# Richiesta di lavoro:
Stampa per intero il testo di studio sulla torta di pomodorini, senza cambiare nulla.

# Testo di studio:
------

Cherry Tomato Tart


Continuano i miei esperimenti culinari e questa volta tocca a Ree Drummond darmi l'ispirazione: perchè di ispirazione si tratta, visto che io ho guardato le foto, deciso che l'idea mi piaceva, e poi suppergiù ignorato il testo e fatto come mi pareva.


Innanzitutto ho semplificato: lei usa una base da torta, penso una pasta brisée: io ho optato per una bella pasta sfoglia rettangolare pronta, in modo da avere una base friabile e leggera e a fatica zero. Sui formaggi di base non ho prestato molta attenzione: quel che c'era in frigo, me lo sono fatto andare bene. I pomodorini li ho tagliati, per rendeli più leggeri e meno "bombe di lava incandescente".
Alla fine quello che ho usato è stato:

1 confezione di pasta sfoglia rettangolare già pronta
1 scamorza affumicata
1 confezione di parmigiano grattugiato
2 cipolle bianche, grandi
una quindicina di pomodori ciliegina, tagliati in due o tre in modo da ricoprire la torta
4/5 foglie di basilico
sale, aglio in polvere, pepe, paprika qb

La prima cosa da fare è mettere in padella a caramellare le cipolle, affettate supersottili con un tocchetto di burro, un pizzico di sale ed un goccio d'acqua, facendolo cuocere finchè non diventano mobide e dolci.

------

# Dati forniti:
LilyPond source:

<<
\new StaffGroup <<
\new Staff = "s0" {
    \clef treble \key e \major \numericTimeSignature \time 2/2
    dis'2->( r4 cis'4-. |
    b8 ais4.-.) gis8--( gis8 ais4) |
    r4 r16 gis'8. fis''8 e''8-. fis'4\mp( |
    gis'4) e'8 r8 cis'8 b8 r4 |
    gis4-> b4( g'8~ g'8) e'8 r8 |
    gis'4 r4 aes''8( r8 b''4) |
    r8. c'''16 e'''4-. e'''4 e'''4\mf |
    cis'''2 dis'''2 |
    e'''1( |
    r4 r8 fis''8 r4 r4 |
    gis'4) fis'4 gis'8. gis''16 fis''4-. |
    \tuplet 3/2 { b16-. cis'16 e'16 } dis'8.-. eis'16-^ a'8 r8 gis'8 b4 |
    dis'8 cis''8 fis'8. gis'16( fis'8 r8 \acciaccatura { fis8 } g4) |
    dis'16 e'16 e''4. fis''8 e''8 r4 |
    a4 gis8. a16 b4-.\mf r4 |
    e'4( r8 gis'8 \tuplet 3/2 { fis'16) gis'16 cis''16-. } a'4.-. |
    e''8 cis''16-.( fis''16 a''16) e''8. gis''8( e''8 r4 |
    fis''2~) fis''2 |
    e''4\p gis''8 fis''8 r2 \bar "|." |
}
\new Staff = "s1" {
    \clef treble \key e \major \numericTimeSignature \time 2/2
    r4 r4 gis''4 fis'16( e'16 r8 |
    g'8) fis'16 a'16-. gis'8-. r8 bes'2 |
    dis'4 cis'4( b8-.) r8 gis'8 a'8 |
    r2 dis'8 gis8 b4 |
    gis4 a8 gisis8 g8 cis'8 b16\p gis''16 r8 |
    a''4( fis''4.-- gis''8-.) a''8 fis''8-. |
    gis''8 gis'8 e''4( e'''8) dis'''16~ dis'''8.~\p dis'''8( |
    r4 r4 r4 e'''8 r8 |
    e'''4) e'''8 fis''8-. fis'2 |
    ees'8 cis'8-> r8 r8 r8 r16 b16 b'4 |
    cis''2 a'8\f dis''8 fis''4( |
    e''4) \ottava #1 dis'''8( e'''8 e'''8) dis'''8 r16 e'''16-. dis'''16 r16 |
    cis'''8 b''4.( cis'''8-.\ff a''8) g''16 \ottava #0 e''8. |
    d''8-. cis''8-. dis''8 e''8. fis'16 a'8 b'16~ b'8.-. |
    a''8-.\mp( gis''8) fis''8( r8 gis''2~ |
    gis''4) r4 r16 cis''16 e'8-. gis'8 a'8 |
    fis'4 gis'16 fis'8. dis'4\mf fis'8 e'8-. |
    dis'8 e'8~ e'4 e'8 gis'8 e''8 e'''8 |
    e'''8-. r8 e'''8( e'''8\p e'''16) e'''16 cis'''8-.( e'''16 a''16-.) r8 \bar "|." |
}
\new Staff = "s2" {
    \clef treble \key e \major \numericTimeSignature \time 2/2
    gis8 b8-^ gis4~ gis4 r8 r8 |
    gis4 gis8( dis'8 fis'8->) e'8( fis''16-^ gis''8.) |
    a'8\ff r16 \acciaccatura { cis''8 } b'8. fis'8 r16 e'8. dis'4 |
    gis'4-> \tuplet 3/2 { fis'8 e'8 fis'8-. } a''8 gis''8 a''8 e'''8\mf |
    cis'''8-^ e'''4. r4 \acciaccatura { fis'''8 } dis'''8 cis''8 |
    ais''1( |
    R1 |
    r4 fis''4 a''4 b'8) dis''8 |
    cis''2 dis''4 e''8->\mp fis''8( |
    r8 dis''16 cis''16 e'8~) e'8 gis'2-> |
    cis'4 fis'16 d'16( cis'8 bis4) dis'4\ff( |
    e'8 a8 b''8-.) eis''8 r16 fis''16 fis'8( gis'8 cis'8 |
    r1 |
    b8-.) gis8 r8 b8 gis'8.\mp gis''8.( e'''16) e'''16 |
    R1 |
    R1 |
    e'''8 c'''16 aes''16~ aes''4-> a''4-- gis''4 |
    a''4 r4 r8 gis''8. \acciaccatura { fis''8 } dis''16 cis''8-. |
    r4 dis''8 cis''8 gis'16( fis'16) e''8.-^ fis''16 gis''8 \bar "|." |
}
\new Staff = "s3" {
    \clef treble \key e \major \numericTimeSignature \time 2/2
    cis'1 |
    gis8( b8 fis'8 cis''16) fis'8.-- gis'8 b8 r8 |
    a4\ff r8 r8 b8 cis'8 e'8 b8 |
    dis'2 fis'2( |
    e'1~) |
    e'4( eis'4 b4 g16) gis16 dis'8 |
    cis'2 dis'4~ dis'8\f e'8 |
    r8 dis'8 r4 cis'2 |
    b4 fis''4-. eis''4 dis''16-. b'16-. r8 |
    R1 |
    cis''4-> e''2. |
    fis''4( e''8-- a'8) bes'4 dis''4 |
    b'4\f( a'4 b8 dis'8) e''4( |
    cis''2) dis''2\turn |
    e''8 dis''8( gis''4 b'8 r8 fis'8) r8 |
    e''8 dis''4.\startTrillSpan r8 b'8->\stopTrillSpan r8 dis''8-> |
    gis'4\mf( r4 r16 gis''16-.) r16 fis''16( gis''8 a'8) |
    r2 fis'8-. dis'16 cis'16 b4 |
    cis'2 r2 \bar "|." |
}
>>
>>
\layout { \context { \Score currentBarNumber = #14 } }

------

# Risultato del compito:
Cherry Tomato Tart


Continuano i miei esperimenti culinari e questa volta tocca a Ree Drummond darmi l'ispirazione: perchè di ispirazione si tratta, visto che io ho guardato le foto, deciso che l'idea mi piaceva, e poi suppergiù ignorato il testo e fatto come mi pareva.


Innanzitutto ho semplificato: lei usa una base da torta, penso una pasta brisée: io ho optato per una bella pasta sfoglia rettangolare pronta, in modo da avere una base friabile e leggera e a fatica zero. Sui formaggi di base non ho prestato molta attenzione: quel che c'era in frigo, me lo sono fatto andare bene. I pomodorini li ho tagliati, per rendeli più leggeri e meno "bombe di lava incandescente".
Alla fine quello che ho usato è stato:

1 confezione di pasta sfoglia rettangolare già pronta
1 scamorza affumicata
1 confezione di parmigiano grattugiato
2 cipolle bianche, grandi
una quindicina di pomodori ciliegina, tagliati in due o tre in modo da ricoprire la torta
4/5 foglie di basilico
sale, aglio in polvere, pepe, paprika qb

La prima cosa da fare è mettere in padella a caramellare le cipolle, affettate supersottili con un tocchetto di burro, un pizzico di sale ed un goccio d'acqua, facendolo cuocere finchè non diventano mobide e dolci.